The 12-year-old son of the world’s greatest detective embarks on a rollicking adventure to solve the mystery of his long-lost mother’s true identity in this family-friendly, action-packed film. Growing up without knowledge of his mother’s mysterious fate leads Nono, on the eve of his bar mitzvah, on the most significant investigation of his life. “The Zigzag Kid” uses wit and humor to explore the sometimes complicated relationships between right and wrong, and how these inform love and loyalty—in a modern, beautifully filmed tale that speaks frankly to both adults and tweens. Plus, a family film that features Isabella Rosselini!

Eskil is an unhappy, self-reliant eleven-year-old boy who is constantly on the move due to his father’s job. Trinidad is the town’s cranky, eccentric woman he is warned to stay away from—but doesn’t. In the time spent with Trinidad building her boat, Eskil discovers a self-awareness that helps restore his relationship with his separated parents. Trinidad gains a supporting friend who helps her achieve a lifetime goal. Children’s films this beautiful and genuine are rare.

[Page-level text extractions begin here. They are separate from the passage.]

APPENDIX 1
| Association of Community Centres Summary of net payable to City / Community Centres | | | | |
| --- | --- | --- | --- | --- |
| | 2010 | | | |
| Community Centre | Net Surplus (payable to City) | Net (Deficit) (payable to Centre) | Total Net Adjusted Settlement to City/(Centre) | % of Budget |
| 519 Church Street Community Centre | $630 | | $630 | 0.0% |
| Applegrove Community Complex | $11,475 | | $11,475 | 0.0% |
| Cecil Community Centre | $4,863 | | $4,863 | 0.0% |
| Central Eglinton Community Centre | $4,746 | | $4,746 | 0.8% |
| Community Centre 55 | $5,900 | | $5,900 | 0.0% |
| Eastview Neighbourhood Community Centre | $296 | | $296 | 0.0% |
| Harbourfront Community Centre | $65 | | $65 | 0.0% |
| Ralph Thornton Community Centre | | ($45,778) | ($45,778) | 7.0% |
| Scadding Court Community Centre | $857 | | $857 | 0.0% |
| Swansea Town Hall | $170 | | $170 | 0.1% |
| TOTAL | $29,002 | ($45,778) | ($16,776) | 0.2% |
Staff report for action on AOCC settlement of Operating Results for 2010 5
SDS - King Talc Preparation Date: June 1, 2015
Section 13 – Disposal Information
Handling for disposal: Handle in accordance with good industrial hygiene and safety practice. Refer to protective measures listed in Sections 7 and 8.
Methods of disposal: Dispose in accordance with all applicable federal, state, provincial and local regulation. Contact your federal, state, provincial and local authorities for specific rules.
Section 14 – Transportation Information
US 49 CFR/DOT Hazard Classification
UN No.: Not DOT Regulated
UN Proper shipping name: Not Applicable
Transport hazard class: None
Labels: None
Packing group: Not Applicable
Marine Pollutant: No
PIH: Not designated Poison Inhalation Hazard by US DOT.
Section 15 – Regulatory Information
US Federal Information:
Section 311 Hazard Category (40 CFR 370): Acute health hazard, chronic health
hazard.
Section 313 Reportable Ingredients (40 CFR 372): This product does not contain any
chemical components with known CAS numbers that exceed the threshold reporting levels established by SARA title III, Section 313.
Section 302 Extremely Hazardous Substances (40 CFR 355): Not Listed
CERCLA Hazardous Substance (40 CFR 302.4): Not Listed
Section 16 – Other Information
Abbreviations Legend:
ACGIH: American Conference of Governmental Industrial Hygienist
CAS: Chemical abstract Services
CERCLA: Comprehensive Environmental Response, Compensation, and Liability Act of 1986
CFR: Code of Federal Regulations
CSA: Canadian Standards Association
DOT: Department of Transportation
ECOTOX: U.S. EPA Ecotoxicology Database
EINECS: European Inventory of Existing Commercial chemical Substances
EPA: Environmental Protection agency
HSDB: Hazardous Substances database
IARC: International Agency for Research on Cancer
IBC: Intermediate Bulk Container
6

This documentary follows three girls and their lives at the martial arts school Shaolin Tagou, China’s largest Kung Fu School. Far from their families, they fight an everyday battle of discipline, rules and hard physical training. Kung Fu provides them a chance to provide for their parents in the future and lead a better life—but at what cost?

The Shaolin Tagu Kung Fu School, located next to the Shaolin Temple Monastery—the birthplace of Kung Fu—is home to some 26,000 students. In a breathtaking display of skill and precision, the entire student body practices their discipline en masse and in perfect unison, captured beautifully by Inigo Westmeier’s camera. DRAGON GIRLS follows three young female students living far from their homes and families. They sacrifice the luxuries of childhood, like days off, playtime and seeing their parents, for the honor and success they will gain from their training. The physical and mental exhaustion and constant drive for perfection weigh heavily on the young warriors in training, yet it’s hoped that by graduation the gain will have been worth the struggle.